The general whimsy of Anderson is on full force here, going full speed into the stratosphere of his personal style. I feel like Fantastic Mr. Fox is the first time he’s really been free to just throw it all out there as perfectly as he sees it in his head, and it’s an impressive, spellbinding vision.
Nicholas Cage is the kind of actor that will raise a man’s blood pressure. He goes from great movies to shit on celluloid seemingly at random, veering to and fro with the kind of chaos one might expect from a natural disaster. Which makes watching one of his movies a little like playing Russian Roulette with your afternoon. Which is why Bad Lieutenant: Port of Call New Orleans is probably the best movie Nicholas Cage will ever make.
Port of Call is not a great film. In fact, it tries very hard to be a bad film. It is a bad film in the way that only a great director or a complete fuck-up can make. The narrative veers wildly from Cop-Who-Doesn’t-Play-By-The-Rules drama to police procedural to a drug film (both pro and con) to a man-on-the-edge film to a film about race relations to a revenge flick to outright comedy. The story of a cop with good intentions, chronic pain, and a habit for loose women, hard drugs, and big gambling, Port of Call is the kind of train wreck that gets off on being wild and raucous, even when on screen it’s being muted and reflective. I assure you, that’s only for decoration. No morals are to be found here.
And Cage takes to it like a fish to water. One minute he is the seedy, slimy Nicholas Cage from most of his best obscure roles, next he’s tripping out wildly seeing (or imagining? it’s never made clear) reptiles as hard as Raoul Duke in Fear and Loathing, and then he’s waving around a massive magnum and spouting one liners like the days when he flirted with being an action star. Even his performance goes from manic to static between cuts, his delivery slurring one minute and sharp the next. It’s entrancing, and the world around it is as ridiculous and uneven as the actor and director, wheeling around and around the lip of ruin but never quite falling in.
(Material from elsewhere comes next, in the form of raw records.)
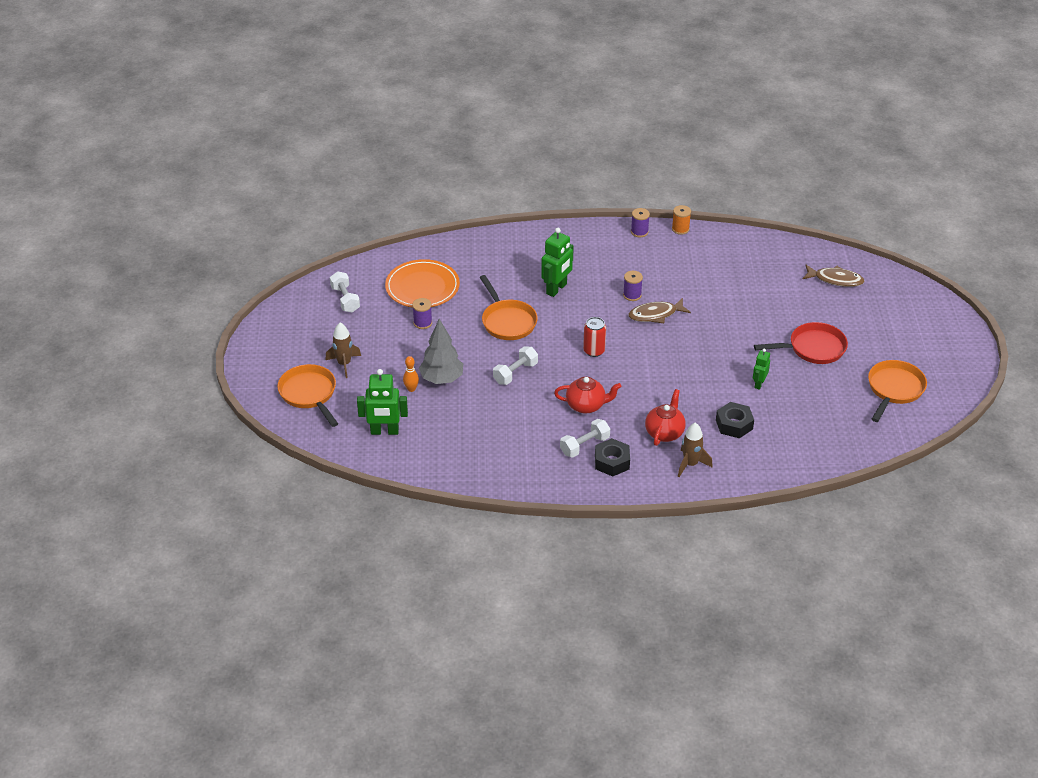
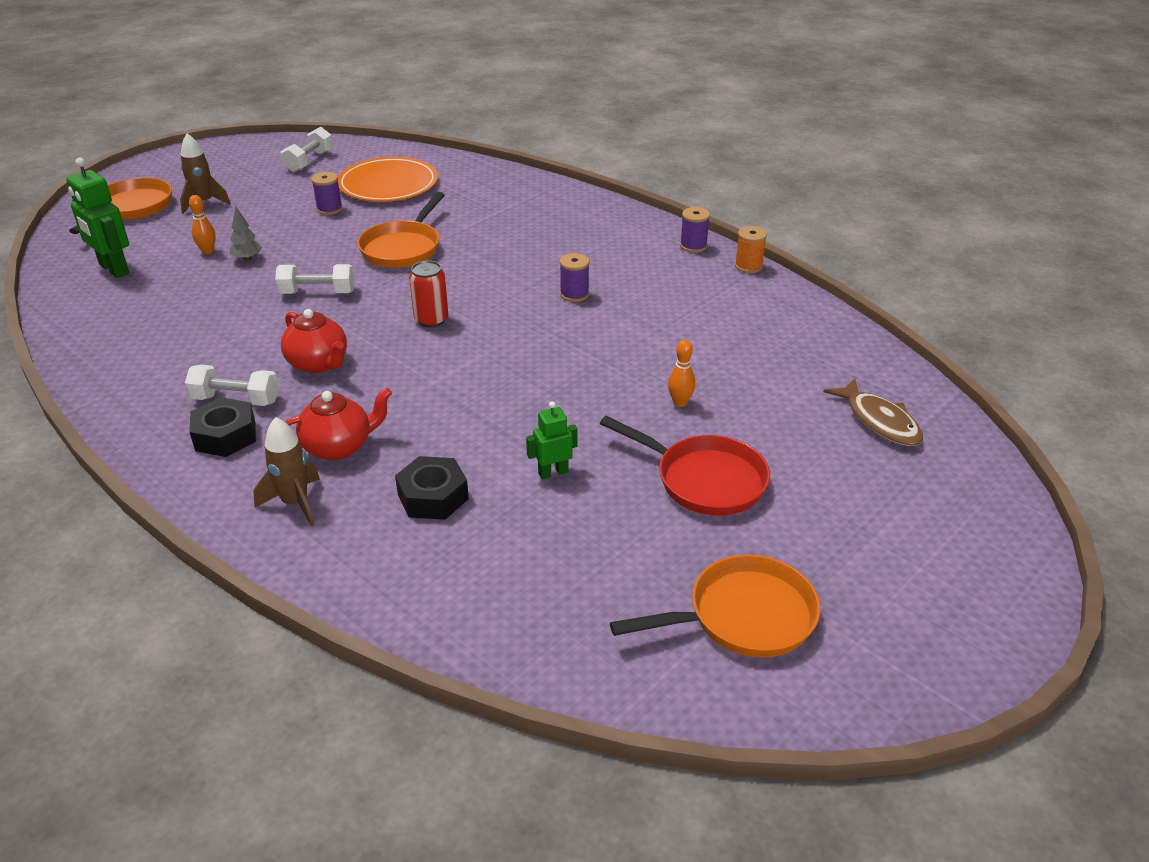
camera: 45 degrees right, 5 degrees down
(442, 379) = (247, 259): grey tree -> grey tree, size x0.50
(556, 289) = (506, 248): green robot -> none
(655, 315) = (565, 326): brown fish -> none
(756, 321) = (680, 402): none -> orange bowling pin

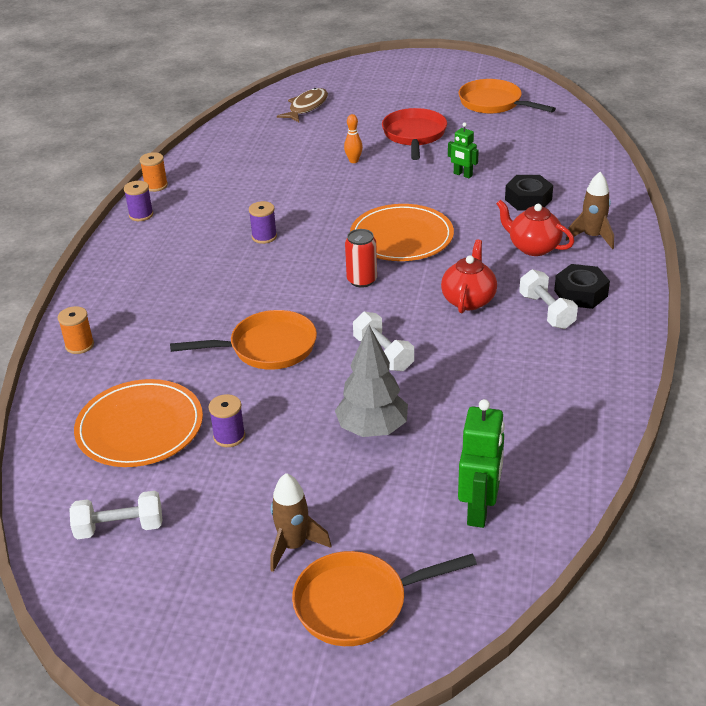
camera: 120 degrees left, 0 degrees up
(208, 251) = (385, 466): orange bowling pin -> none
(247, 259) = (372, 429): grey tree -> grey tree, size x1.98
(473, 370) = (401, 237): none -> orange plate
(514, 183) = (79, 345): none -> orange spool

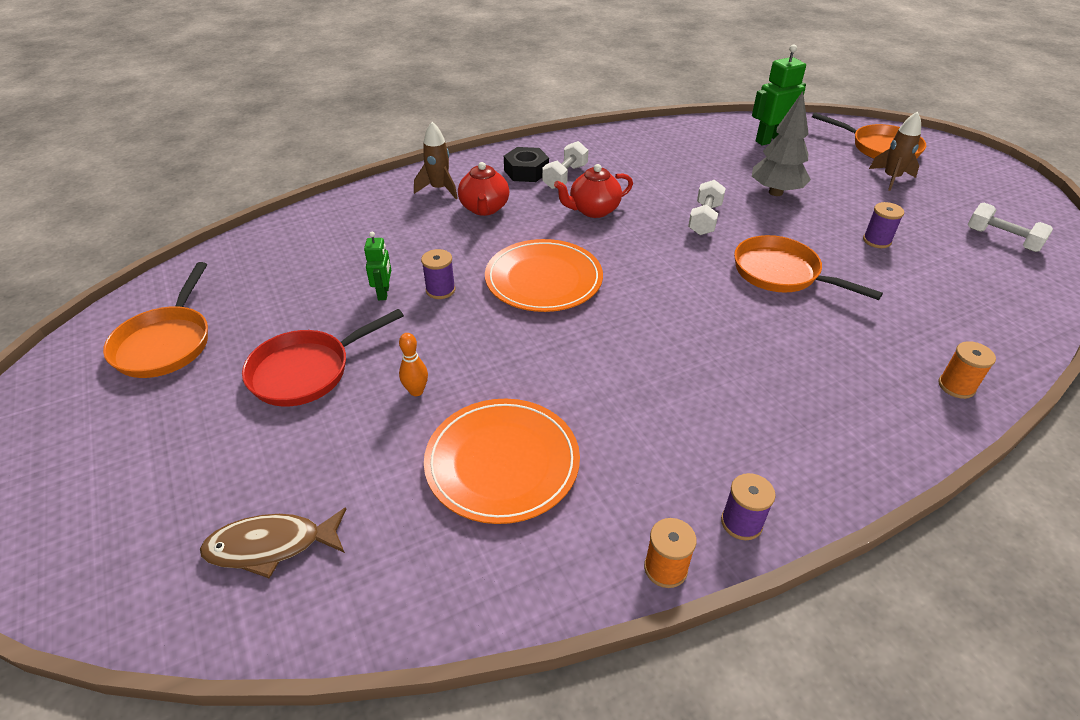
camera: 130 degrees left, 5 degrees up
(140, 427) = (943, 284): orange plate -> orange plate (502, 462)
(264, 237) = (647, 370): purple spool -> purple spool (440, 290)
(362, 280) = (635, 270): red can -> none
(528, 199) = (403, 237): black nut -> none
The poster I’ve included with this is an unused one from early in the production. It perfectly captures the tone of the movie, and is one of the best scenes of the movie, where our hero pulls a gun on two innocent, well-meaning old women. But apparently the MPAA feels that a picture of someone pointing a gun at another person, even fictionally, is too much for the public at large to handle. Which is why I use it, despite its obvious watermarks. This film is simply too much for the public at large to handle.